Records:

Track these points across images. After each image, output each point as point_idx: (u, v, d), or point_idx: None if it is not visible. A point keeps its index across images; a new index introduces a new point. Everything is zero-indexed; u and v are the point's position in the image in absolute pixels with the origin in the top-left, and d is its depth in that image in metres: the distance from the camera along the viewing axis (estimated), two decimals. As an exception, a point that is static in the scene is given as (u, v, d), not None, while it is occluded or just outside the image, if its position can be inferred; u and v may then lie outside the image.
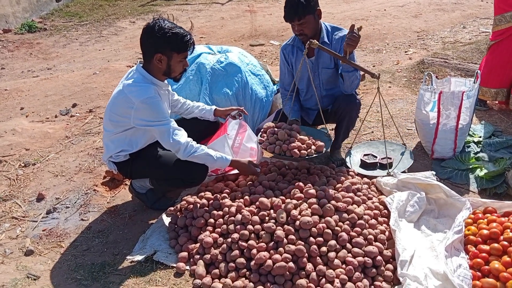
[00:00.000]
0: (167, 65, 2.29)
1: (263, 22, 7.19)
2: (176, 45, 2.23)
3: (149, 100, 2.21)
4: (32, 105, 4.34)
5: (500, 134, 3.23)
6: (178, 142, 2.26)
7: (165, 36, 2.18)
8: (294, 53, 2.86)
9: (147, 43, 2.26)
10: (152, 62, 2.28)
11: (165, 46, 2.22)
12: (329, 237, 2.08)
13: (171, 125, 2.28)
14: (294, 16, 2.56)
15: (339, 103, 2.80)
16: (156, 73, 2.32)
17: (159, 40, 2.20)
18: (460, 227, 2.13)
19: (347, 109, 2.78)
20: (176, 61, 2.29)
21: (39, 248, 2.40)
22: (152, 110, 2.23)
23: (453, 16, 6.89)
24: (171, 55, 2.25)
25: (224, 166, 2.45)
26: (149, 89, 2.24)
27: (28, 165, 3.26)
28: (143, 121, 2.25)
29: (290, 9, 2.55)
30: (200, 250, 2.17)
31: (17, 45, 6.57)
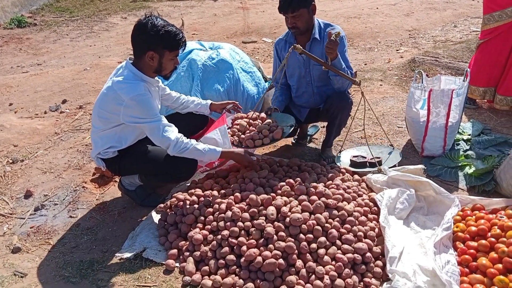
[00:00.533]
0: (159, 63, 2.27)
1: (255, 19, 7.17)
2: (169, 43, 2.22)
3: (139, 97, 2.19)
4: (21, 101, 4.29)
5: (489, 132, 3.26)
6: (168, 139, 2.24)
7: (158, 34, 2.17)
8: (286, 48, 2.86)
9: (139, 40, 2.24)
10: (143, 59, 2.26)
11: (157, 44, 2.21)
12: (319, 234, 2.08)
13: (161, 121, 2.26)
14: (288, 8, 2.57)
15: (331, 101, 2.81)
16: (147, 70, 2.31)
17: (151, 38, 2.18)
18: (449, 224, 2.14)
19: (339, 108, 2.79)
20: (168, 59, 2.28)
21: (27, 245, 2.37)
22: (142, 107, 2.21)
23: (444, 15, 6.94)
24: (163, 53, 2.24)
25: (215, 158, 2.43)
26: (139, 86, 2.22)
27: (16, 162, 3.22)
28: (133, 117, 2.24)
29: (284, 1, 2.56)
30: (189, 247, 2.16)
31: (6, 40, 6.48)
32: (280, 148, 3.30)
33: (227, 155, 2.42)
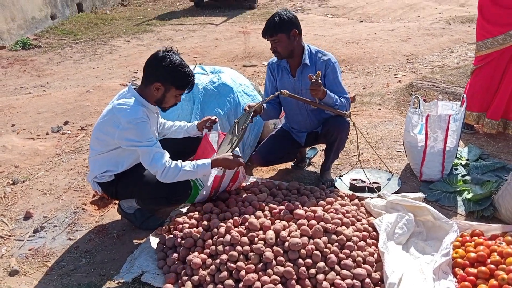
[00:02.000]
0: (162, 95, 2.34)
1: (256, 43, 7.30)
2: (179, 82, 2.30)
3: (135, 120, 2.23)
4: (23, 122, 4.33)
5: (487, 157, 3.29)
6: (155, 166, 2.25)
7: (172, 70, 2.25)
8: (279, 72, 2.94)
9: (152, 70, 2.30)
10: (149, 88, 2.32)
11: (167, 79, 2.28)
12: (318, 259, 2.08)
13: (154, 147, 2.28)
14: (265, 33, 2.71)
15: (328, 125, 2.85)
16: (149, 98, 2.36)
17: (164, 72, 2.26)
18: (447, 249, 2.14)
19: (337, 131, 2.83)
20: (172, 95, 2.35)
21: (25, 268, 2.36)
22: (137, 131, 2.24)
23: (441, 41, 7.08)
24: (170, 88, 2.31)
25: (208, 171, 2.42)
26: (138, 110, 2.26)
27: (16, 183, 3.23)
28: (128, 141, 2.27)
29: (265, 26, 2.71)
30: (188, 271, 2.15)
31: (11, 62, 6.58)
32: (279, 171, 3.32)
33: (216, 163, 2.41)
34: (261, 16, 9.52)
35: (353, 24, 8.66)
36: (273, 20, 2.67)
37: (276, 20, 2.66)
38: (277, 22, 2.65)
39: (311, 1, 11.18)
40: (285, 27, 2.67)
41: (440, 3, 10.60)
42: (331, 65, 2.81)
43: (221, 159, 2.42)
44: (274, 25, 2.66)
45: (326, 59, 2.82)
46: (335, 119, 2.83)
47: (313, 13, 9.89)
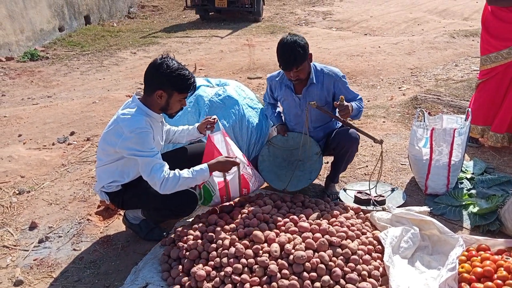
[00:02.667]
0: (166, 102, 2.35)
1: (261, 56, 7.37)
2: (179, 85, 2.31)
3: (138, 130, 2.25)
4: (30, 132, 4.38)
5: (492, 171, 3.28)
6: (154, 177, 2.26)
7: (171, 75, 2.26)
8: (281, 88, 2.97)
9: (151, 78, 2.33)
10: (152, 97, 2.34)
11: (168, 85, 2.30)
12: (323, 272, 2.07)
13: (154, 158, 2.28)
14: (292, 66, 2.66)
15: (339, 138, 2.86)
16: (154, 107, 2.38)
17: (163, 78, 2.27)
18: (453, 264, 2.13)
19: (347, 145, 2.84)
20: (175, 100, 2.36)
21: (29, 279, 2.36)
22: (138, 141, 2.25)
23: (445, 54, 7.12)
24: (172, 93, 2.33)
25: (207, 177, 2.41)
26: (141, 120, 2.28)
27: (22, 193, 3.25)
28: (128, 149, 2.27)
29: (288, 59, 2.65)
30: (192, 283, 2.14)
31: (19, 73, 6.68)
32: (284, 183, 3.32)
33: (213, 167, 2.42)
34: (265, 29, 9.63)
35: (357, 37, 8.73)
36: (296, 51, 2.63)
37: (300, 51, 2.63)
38: (300, 52, 2.63)
39: (315, 15, 11.31)
40: (305, 54, 2.70)
41: (444, 17, 10.69)
42: (339, 78, 2.87)
43: (215, 162, 2.43)
44: (299, 56, 2.64)
45: (333, 75, 2.86)
46: (345, 133, 2.84)
47: (318, 26, 9.99)
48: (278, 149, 3.06)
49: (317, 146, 2.93)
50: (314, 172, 2.91)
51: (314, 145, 2.93)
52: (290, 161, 3.02)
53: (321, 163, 2.92)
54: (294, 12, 11.83)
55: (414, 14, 11.00)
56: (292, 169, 2.96)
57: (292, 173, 2.92)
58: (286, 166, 3.03)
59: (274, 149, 3.05)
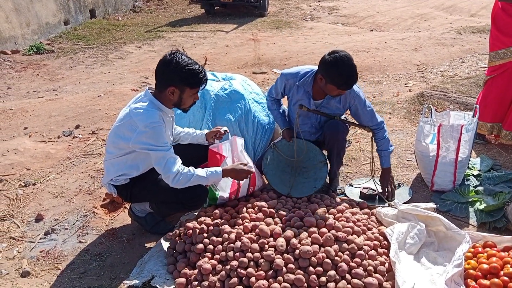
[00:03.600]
0: (179, 98, 2.34)
1: (266, 50, 7.34)
2: (190, 80, 2.30)
3: (152, 124, 2.25)
4: (35, 125, 4.39)
5: (499, 168, 3.26)
6: (169, 170, 2.27)
7: (181, 71, 2.25)
8: (299, 92, 2.86)
9: (162, 75, 2.32)
10: (164, 93, 2.33)
11: (179, 81, 2.28)
12: (329, 267, 2.06)
13: (168, 152, 2.30)
14: (351, 87, 2.62)
15: (324, 132, 2.87)
16: (166, 103, 2.37)
17: (174, 74, 2.26)
18: (459, 260, 2.12)
19: (333, 135, 2.82)
20: (188, 95, 2.35)
21: (36, 270, 2.38)
22: (153, 135, 2.26)
23: (452, 51, 7.06)
24: (184, 89, 2.31)
25: (219, 179, 2.44)
26: (154, 114, 2.28)
27: (28, 185, 3.26)
28: (142, 144, 2.28)
29: (352, 79, 2.58)
30: (198, 276, 2.15)
31: (25, 66, 6.69)
32: (289, 178, 3.31)
33: (227, 173, 2.43)
34: (271, 24, 9.58)
35: (363, 33, 8.68)
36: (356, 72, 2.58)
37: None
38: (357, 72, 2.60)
39: (321, 10, 11.25)
40: None
41: (451, 13, 10.60)
42: (356, 96, 2.81)
43: (230, 169, 2.44)
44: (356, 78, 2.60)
45: (351, 92, 2.78)
46: (329, 124, 2.83)
47: (323, 21, 9.93)
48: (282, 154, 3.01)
49: (322, 155, 2.91)
50: (319, 180, 2.87)
51: (319, 154, 2.92)
52: (294, 167, 2.99)
53: (326, 172, 2.90)
54: (300, 7, 11.76)
55: (421, 10, 10.91)
56: (294, 175, 2.94)
57: (294, 178, 2.90)
58: (290, 171, 2.99)
59: (279, 153, 3.01)
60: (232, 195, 2.66)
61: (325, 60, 2.57)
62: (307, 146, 2.91)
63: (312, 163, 2.94)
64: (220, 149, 2.71)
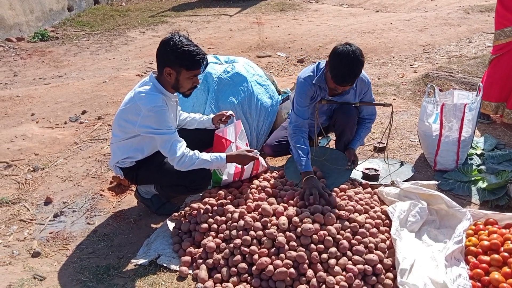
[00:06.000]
0: (175, 80, 2.34)
1: (270, 34, 7.29)
2: (185, 62, 2.27)
3: (155, 108, 2.27)
4: (42, 111, 4.44)
5: (503, 147, 3.25)
6: (174, 153, 2.30)
7: (176, 52, 2.24)
8: (321, 91, 2.75)
9: (160, 56, 2.33)
10: (163, 75, 2.34)
11: (175, 62, 2.27)
12: (330, 244, 2.10)
13: (173, 135, 2.32)
14: (348, 84, 2.50)
15: (336, 116, 2.85)
16: (166, 85, 2.39)
17: (170, 55, 2.26)
18: (460, 237, 2.14)
19: (344, 122, 2.82)
20: (185, 78, 2.33)
21: (46, 250, 2.45)
22: (157, 118, 2.28)
23: (459, 31, 6.95)
24: (180, 71, 2.30)
25: (222, 165, 2.48)
26: (157, 98, 2.30)
27: (36, 170, 3.33)
28: (147, 128, 2.31)
29: (348, 76, 2.44)
30: (203, 254, 2.21)
31: (30, 53, 6.72)
32: (292, 160, 3.34)
33: (231, 159, 2.47)
34: (275, 6, 9.47)
35: (368, 14, 8.55)
36: (356, 69, 2.45)
37: (360, 68, 2.47)
38: (360, 69, 2.49)
39: (326, -9, 11.07)
40: (362, 70, 2.54)
41: (459, -9, 10.37)
42: (369, 86, 2.84)
43: (235, 155, 2.47)
44: (358, 74, 2.49)
45: (366, 80, 2.79)
46: (341, 109, 2.82)
47: (328, 3, 9.79)
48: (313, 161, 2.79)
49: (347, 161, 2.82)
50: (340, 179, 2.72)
51: (345, 159, 2.83)
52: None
53: (349, 176, 2.77)
54: (304, -11, 11.59)
55: (428, -11, 10.69)
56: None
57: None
58: None
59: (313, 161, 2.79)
60: (235, 177, 2.70)
61: (334, 48, 2.50)
62: (333, 152, 2.89)
63: (336, 168, 2.81)
64: (225, 134, 2.73)
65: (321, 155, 2.89)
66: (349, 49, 2.43)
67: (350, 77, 2.45)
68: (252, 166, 2.74)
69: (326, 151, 2.94)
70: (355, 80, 2.52)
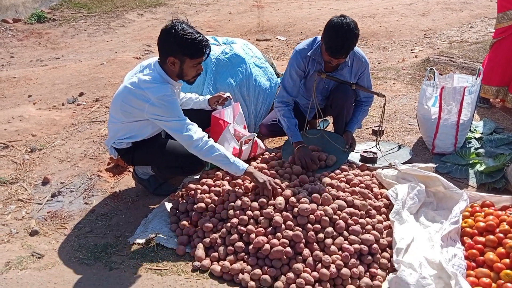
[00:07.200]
0: (180, 69, 2.29)
1: (270, 17, 7.21)
2: (189, 50, 2.22)
3: (165, 97, 2.23)
4: (39, 93, 4.41)
5: (501, 131, 3.25)
6: (190, 137, 2.25)
7: (180, 41, 2.18)
8: (314, 65, 2.75)
9: (162, 45, 2.27)
10: (166, 64, 2.29)
11: (178, 51, 2.22)
12: (326, 224, 2.11)
13: (186, 121, 2.29)
14: (342, 55, 2.48)
15: (333, 95, 2.83)
16: (170, 74, 2.34)
17: (173, 45, 2.21)
18: (456, 218, 2.15)
19: (342, 100, 2.80)
20: (189, 66, 2.28)
21: (44, 229, 2.46)
22: (168, 108, 2.24)
23: (461, 16, 6.88)
24: (184, 59, 2.25)
25: (238, 174, 2.33)
26: (165, 87, 2.26)
27: (34, 151, 3.32)
28: (157, 116, 2.27)
29: (340, 47, 2.43)
30: (200, 234, 2.22)
31: (26, 35, 6.65)
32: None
33: (250, 175, 2.32)
34: (275, -10, 9.34)
35: (369, -2, 8.46)
36: (350, 41, 2.44)
37: (354, 40, 2.46)
38: (354, 41, 2.47)
39: (327, -25, 10.91)
40: (356, 42, 2.50)
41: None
42: (367, 65, 2.81)
43: (256, 174, 2.31)
44: (352, 46, 2.48)
45: (363, 60, 2.77)
46: (338, 89, 2.79)
47: (329, -13, 9.67)
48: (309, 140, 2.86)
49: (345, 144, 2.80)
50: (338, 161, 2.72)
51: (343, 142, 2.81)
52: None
53: (347, 157, 2.77)
54: (305, -28, 11.42)
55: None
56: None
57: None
58: None
59: (306, 139, 2.85)
60: None
61: (330, 20, 2.50)
62: (331, 136, 2.87)
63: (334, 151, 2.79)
64: (222, 115, 2.72)
65: (317, 135, 2.88)
66: (343, 21, 2.43)
67: (344, 49, 2.44)
68: (250, 147, 2.73)
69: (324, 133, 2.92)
70: (348, 52, 2.50)
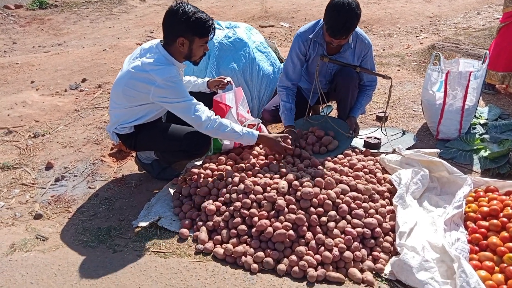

What you should do:
Begin at the line above that has "1: (263, 22, 7.19)" and stop after the line that has "31: (17, 45, 6.57)", copying each line exactly and adding nothing else.

Output for this exercise:
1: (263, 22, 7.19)
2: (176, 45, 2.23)
3: (149, 100, 2.21)
4: (32, 105, 4.34)
5: (500, 134, 3.23)
6: (178, 142, 2.26)
7: (165, 36, 2.18)
8: (294, 53, 2.86)
9: (147, 43, 2.26)
10: (152, 62, 2.28)
11: (165, 46, 2.22)
12: (329, 237, 2.08)
13: (171, 125, 2.28)
14: (294, 16, 2.56)
15: (339, 103, 2.80)
16: (156, 73, 2.32)
17: (159, 40, 2.20)
18: (460, 227, 2.13)
19: (347, 109, 2.78)
20: (176, 61, 2.29)
21: (39, 248, 2.40)
22: (152, 110, 2.23)
23: (453, 16, 6.89)
24: (171, 55, 2.25)
25: (224, 166, 2.45)
26: (149, 89, 2.24)
27: (28, 165, 3.26)
28: (143, 121, 2.25)
29: (290, 9, 2.55)
30: (200, 250, 2.17)
31: (17, 45, 6.57)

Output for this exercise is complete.